• _Exercise data_:
↓
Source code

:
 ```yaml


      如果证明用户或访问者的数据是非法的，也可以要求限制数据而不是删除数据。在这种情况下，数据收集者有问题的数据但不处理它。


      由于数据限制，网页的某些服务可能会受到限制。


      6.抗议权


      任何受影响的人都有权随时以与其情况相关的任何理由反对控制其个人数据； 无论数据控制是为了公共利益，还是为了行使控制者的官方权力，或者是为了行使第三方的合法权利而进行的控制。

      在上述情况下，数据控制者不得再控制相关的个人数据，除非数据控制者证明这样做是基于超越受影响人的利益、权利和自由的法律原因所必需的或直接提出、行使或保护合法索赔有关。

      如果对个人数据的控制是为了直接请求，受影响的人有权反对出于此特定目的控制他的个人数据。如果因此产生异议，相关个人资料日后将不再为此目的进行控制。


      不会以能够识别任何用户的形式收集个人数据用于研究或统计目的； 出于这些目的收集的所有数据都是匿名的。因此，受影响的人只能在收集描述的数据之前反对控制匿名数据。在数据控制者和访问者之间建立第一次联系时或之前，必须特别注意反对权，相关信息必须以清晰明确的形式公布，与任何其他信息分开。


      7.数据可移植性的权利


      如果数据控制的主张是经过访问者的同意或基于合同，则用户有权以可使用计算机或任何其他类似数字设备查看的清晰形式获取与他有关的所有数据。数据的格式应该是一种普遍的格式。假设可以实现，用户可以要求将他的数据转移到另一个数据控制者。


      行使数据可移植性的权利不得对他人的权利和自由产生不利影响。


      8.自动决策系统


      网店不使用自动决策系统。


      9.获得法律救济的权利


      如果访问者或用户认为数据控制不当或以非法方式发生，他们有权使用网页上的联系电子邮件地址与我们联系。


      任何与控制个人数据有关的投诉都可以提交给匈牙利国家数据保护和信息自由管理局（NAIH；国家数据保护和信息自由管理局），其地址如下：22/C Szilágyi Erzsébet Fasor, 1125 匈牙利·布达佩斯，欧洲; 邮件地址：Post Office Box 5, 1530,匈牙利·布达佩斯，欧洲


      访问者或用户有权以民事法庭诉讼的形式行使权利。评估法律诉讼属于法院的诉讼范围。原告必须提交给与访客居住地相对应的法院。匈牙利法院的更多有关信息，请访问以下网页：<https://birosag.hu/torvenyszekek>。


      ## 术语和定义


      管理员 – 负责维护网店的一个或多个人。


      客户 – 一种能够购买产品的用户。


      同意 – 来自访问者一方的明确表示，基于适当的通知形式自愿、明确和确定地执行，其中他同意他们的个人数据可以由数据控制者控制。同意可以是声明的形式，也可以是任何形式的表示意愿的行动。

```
↑
• _Exercise_: Please set down each line of the records exactly as given.

• _Completed task_:
Source code

:
 ```yaml


      如果证明用户或访问者的数据是非法的，也可以要求限制数据而不是删除数据。在这种情况下，数据收集者有问题的数据但不处理它。


      由于数据限制，网页的某些服务可能会受到限制。


      6.抗议权


      任何受影响的人都有权随时以与其情况相关的任何理由反对控制其个人数据； 无论数据控制是为了公共利益，还是为了行使控制者的官方权力，或者是为了行使第三方的合法权利而进行的控制。

      在上述情况下，数据控制者不得再控制相关的个人数据，除非数据控制者证明这样做是基于超越受影响人的利益、权利和自由的法律原因所必需的或直接提出、行使或保护合法索赔有关。

      如果对个人数据的控制是为了直接请求，受影响的人有权反对出于此特定目的控制他的个人数据。如果因此产生异议，相关个人资料日后将不再为此目的进行控制。


      不会以能够识别任何用户的形式收集个人数据用于研究或统计目的； 出于这些目的收集的所有数据都是匿名的。因此，受影响的人只能在收集描述的数据之前反对控制匿名数据。在数据控制者和访问者之间建立第一次联系时或之前，必须特别注意反对权，相关信息必须以清晰明确的形式公布，与任何其他信息分开。


      7.数据可移植性的权利


      如果数据控制的主张是经过访问者的同意或基于合同，则用户有权以可使用计算机或任何其他类似数字设备查看的清晰形式获取与他有关的所有数据。数据的格式应该是一种普遍的格式。假设可以实现，用户可以要求将他的数据转移到另一个数据控制者。


      行使数据可移植性的权利不得对他人的权利和自由产生不利影响。


      8.自动决策系统


      网店不使用自动决策系统。


      9.获得法律救济的权利


      如果访问者或用户认为数据控制不当或以非法方式发生，他们有权使用网页上的联系电子邮件地址与我们联系。


      任何与控制个人数据有关的投诉都可以提交给匈牙利国家数据保护和信息自由管理局（NAIH；国家数据保护和信息自由管理局），其地址如下：22/C Szilágyi Erzsébet Fasor, 1125 匈牙利·布达佩斯，欧洲; 邮件地址：Post Office Box 5, 1530,匈牙利·布达佩斯，欧洲


      访问者或用户有权以民事法庭诉讼的形式行使权利。评估法律诉讼属于法院的诉讼范围。原告必须提交给与访客居住地相对应的法院。匈牙利法院的更多有关信息，请访问以下网页：<https://birosag.hu/torvenyszekek>。


      ## 术语和定义


      管理员 – 负责维护网店的一个或多个人。


      客户 – 一种能够购买产品的用户。


      同意 – 来自访问者一方的明确表示，基于适当的通知形式自愿、明确和确定地执行，其中他同意他们的个人数据可以由数据控制者控制。同意可以是声明的形式，也可以是任何形式的表示意愿的行动。

```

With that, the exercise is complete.